## [What to produce]
If a line in the data contains "along", copy it out.

Extracted records:
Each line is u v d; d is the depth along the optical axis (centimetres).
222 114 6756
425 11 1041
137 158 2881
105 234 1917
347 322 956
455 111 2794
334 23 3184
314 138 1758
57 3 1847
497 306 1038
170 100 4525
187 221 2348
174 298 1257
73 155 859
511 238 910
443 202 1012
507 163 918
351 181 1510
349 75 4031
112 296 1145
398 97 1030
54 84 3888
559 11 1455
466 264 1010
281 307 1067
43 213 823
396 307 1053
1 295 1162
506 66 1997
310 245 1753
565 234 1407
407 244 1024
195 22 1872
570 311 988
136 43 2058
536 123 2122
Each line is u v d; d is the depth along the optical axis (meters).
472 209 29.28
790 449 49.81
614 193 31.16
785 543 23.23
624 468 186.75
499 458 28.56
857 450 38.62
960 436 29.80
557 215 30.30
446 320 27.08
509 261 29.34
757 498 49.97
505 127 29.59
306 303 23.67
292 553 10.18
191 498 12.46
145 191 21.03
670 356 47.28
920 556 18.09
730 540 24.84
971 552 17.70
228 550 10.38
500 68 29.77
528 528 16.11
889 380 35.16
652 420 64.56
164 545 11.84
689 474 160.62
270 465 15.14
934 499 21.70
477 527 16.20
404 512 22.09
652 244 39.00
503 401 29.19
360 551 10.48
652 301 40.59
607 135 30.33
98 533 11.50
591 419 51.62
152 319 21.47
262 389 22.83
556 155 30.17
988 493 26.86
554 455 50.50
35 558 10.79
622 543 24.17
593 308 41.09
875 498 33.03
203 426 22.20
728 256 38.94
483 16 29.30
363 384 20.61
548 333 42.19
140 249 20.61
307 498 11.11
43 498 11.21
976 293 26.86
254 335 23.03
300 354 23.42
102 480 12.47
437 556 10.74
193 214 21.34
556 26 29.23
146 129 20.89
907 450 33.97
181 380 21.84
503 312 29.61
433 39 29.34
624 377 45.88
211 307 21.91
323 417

## [Result of the exercise]
Each line is u v d; d is the depth along the optical axis (centimetres).
Each line is u v d; d is the depth along the optical axis (meters).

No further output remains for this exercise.